* Data for the task
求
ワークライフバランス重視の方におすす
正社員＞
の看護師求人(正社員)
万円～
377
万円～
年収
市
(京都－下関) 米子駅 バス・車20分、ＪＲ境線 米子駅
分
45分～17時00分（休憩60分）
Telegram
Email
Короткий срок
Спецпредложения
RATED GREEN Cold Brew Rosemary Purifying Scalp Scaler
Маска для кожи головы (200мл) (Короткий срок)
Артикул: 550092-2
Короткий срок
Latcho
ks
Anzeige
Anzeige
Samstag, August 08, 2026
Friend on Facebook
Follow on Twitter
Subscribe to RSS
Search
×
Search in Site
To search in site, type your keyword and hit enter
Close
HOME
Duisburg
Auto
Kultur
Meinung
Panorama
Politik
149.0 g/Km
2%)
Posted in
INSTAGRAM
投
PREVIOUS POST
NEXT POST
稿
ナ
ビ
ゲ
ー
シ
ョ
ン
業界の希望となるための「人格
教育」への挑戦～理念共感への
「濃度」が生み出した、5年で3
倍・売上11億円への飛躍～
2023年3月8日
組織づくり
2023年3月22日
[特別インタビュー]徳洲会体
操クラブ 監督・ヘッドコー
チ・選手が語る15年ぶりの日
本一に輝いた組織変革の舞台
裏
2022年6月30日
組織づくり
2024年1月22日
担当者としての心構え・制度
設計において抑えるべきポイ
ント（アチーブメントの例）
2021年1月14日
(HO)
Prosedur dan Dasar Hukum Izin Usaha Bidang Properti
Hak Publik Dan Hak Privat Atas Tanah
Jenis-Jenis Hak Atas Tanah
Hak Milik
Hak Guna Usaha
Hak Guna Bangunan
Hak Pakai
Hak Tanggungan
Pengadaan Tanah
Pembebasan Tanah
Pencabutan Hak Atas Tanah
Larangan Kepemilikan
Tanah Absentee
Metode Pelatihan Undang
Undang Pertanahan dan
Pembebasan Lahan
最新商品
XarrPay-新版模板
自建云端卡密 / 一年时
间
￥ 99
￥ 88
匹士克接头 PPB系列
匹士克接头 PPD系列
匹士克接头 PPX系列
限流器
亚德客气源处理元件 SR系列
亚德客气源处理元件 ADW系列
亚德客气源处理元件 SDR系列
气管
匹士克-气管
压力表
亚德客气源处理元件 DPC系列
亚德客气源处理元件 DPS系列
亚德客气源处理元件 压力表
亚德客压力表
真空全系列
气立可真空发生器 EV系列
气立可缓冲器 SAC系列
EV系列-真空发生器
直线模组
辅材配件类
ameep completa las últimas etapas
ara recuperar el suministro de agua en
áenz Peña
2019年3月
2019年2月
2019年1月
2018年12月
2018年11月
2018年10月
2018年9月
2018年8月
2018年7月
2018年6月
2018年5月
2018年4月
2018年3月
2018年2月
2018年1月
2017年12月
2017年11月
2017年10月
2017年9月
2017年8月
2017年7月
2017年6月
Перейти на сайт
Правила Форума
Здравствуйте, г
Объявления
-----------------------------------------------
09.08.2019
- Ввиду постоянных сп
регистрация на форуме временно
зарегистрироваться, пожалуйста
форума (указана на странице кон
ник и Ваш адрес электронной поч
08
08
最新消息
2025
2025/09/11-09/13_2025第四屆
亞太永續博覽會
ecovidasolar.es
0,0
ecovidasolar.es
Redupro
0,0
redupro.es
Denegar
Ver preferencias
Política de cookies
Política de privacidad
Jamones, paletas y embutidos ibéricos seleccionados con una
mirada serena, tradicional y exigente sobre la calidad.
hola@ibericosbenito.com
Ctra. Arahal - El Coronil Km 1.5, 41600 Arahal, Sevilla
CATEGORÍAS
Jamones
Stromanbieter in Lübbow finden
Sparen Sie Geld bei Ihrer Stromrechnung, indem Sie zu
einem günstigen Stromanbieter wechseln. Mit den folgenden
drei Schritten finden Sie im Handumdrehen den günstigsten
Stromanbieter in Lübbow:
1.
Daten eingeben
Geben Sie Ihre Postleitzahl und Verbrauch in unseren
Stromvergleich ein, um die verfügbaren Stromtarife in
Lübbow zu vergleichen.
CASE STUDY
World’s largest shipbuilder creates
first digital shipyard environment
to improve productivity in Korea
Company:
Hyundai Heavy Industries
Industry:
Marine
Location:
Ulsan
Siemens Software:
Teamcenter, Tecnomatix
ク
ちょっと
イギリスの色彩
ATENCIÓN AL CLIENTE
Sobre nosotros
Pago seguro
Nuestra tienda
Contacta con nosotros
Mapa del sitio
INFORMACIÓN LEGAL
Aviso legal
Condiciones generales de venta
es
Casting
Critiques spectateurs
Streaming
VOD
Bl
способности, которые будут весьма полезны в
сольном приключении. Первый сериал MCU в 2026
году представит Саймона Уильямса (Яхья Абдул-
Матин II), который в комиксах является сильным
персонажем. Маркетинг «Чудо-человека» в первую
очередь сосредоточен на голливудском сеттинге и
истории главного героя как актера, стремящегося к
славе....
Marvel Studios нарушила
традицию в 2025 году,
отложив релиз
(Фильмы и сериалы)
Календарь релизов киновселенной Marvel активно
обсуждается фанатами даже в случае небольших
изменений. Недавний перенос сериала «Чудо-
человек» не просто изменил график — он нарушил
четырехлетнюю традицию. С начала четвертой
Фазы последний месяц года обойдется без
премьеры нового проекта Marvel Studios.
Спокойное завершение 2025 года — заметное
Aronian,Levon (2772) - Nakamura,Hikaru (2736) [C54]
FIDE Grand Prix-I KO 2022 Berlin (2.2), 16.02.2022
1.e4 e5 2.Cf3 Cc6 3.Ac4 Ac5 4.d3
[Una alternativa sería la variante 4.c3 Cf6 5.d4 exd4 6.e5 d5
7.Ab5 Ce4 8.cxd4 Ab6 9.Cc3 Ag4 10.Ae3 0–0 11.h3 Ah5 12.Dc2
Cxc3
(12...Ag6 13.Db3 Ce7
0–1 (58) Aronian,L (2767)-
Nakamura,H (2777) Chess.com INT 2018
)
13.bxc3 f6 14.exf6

* Task objective
Every line above that holds the word "Studios" is to be found and copied.

* Output of the exercise
Marvel Studios нарушила
премьеры нового проекта Marvel Studios.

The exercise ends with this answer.